Some of the 67 migrants rescued by members of French NGO SOS Mediterranee boat Ocean Vikin
SHAHZAD ABDUL/AFP via Getty Images

Over half of the Tunisian migrants who claimed Italian citizenship between 2012 to 2017, 56 per cent, used EU Free Movement rules to move to France.

Statistics also reveal that of the Tunisians granted asylum in 2011, just 10 per cent remained in Italy by 2018, the lowest level of any nationality.

In recent months, Italy has seen a new surge of mass migration, primarily from Tunisia via the Italian island of Lampedusa. Many of them have made the trip north to the town of Ventimiglia, which lies on the border with France, after arriving.

Delia Bonuomo, a Ventimiglia bar owner, told French newspaper Le Figaro that many come directly from Lampedusa and do not bother trying to stay in Italy at all.

“They do not have the marks of suffering like Africans from southern Sahara, who have thousands of kilometres of wear in their legs and have sometimes experienced tragedies. They want to join cousins in France,” Ms Bonuomo said.

The bar owner said that she offers them limited help, such as letting them charge up their phones, “but they can’t ask me to take them to France,” she said.

“Among them are rude people and thugs who even steal from each other. Some think that women like me should lower my eyes before them,” she added.

Bonuomo said that people-smugglers charge the migrants up to €500 to get across the French border, but that they are often pushed back by French police.

“Some people try three, four, seven, up to ten times to get to France.

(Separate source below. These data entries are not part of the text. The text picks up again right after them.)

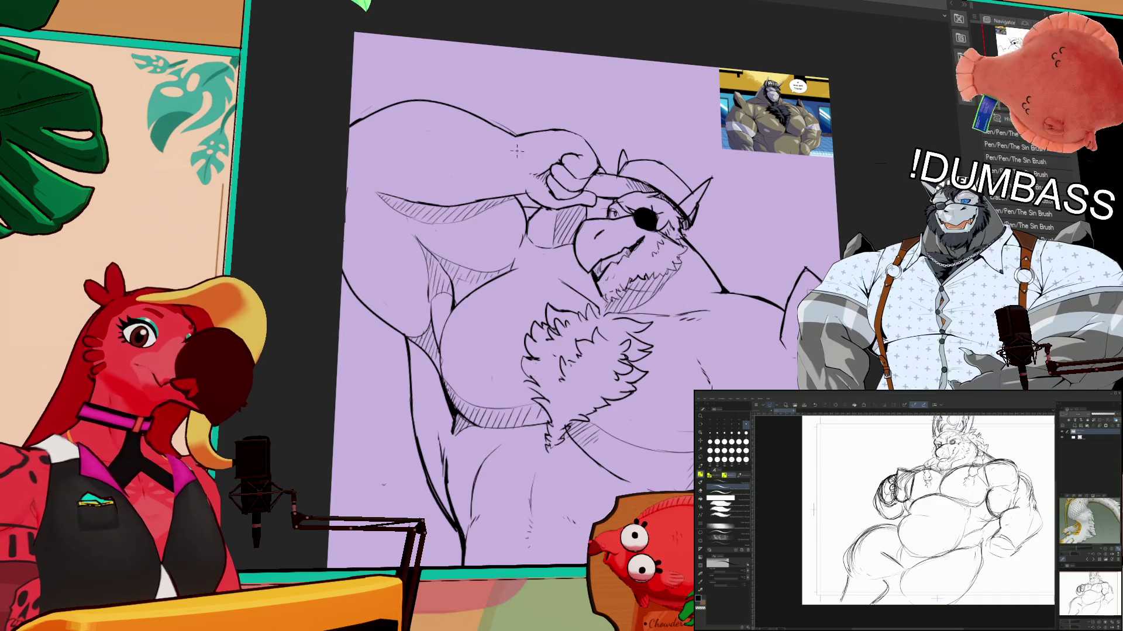
scroll(725, 206, down, 1)
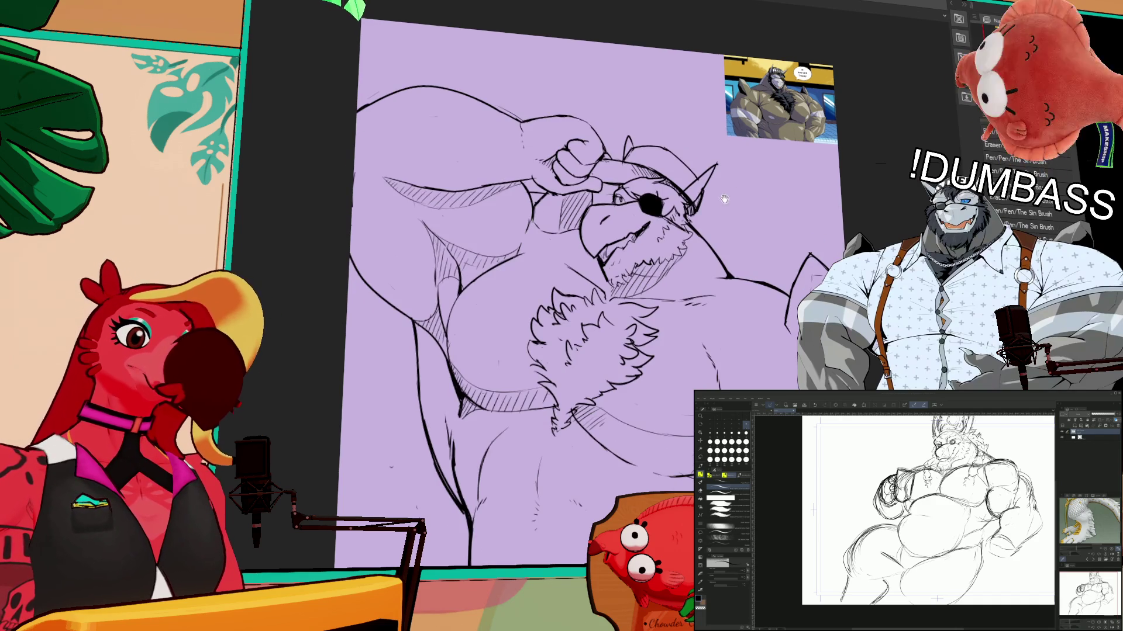
- With the eraser, clean up the stray lines around the ear and cheek
key(e)
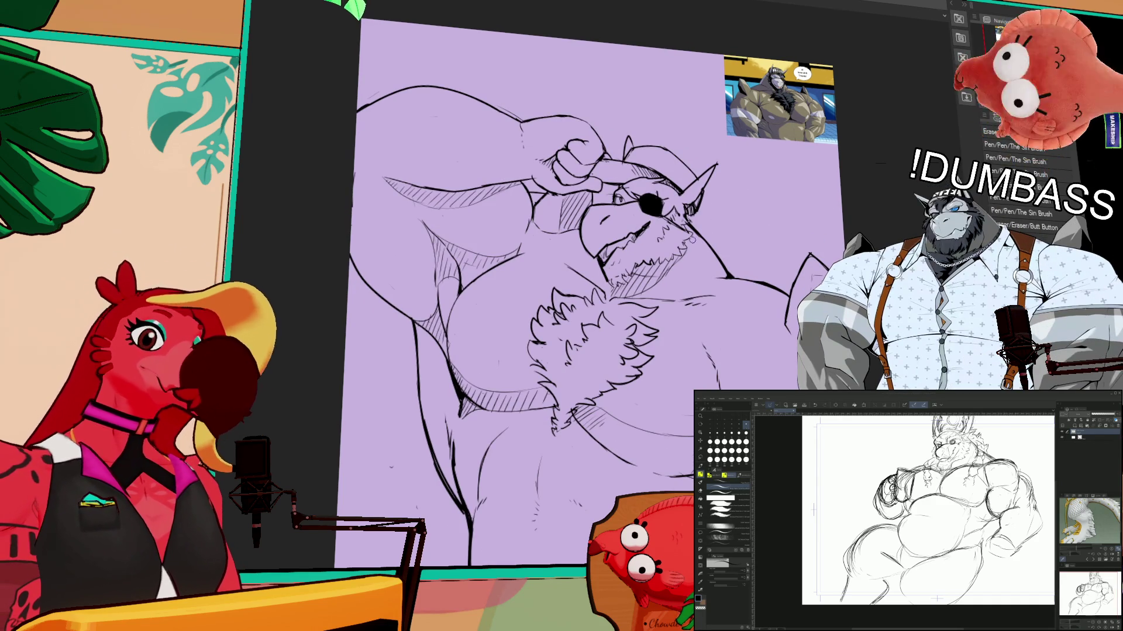
mouse_move(687, 255)
mouse_down()
mouse_move(685, 206)
mouse_move(697, 219)
mouse_move(696, 256)
mouse_move(681, 206)
mouse_move(696, 251)
mouse_move(695, 229)
mouse_move(696, 242)
mouse_up()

They can take a month or two, but they always end up getting there,” she said.

Adel Chehida, chairman of the Association of Tunisians in Italy, told the newspaper that many young Tunisians leave the country because of the lack of job prospects.

Tunisian migration into France came under scrutiny last month after it was revealed that the radical Islamic terrorist  who killed three people in a church in Nice was Tunisian and had arrived in Lampedusa illegally earlier in the year.

Italian populist Senator Matteo Salvini called on Italy’s Interior Minister Luciana Lamorgese to resign over the affair and questioned how many more radical Islamists had come through the country illegally.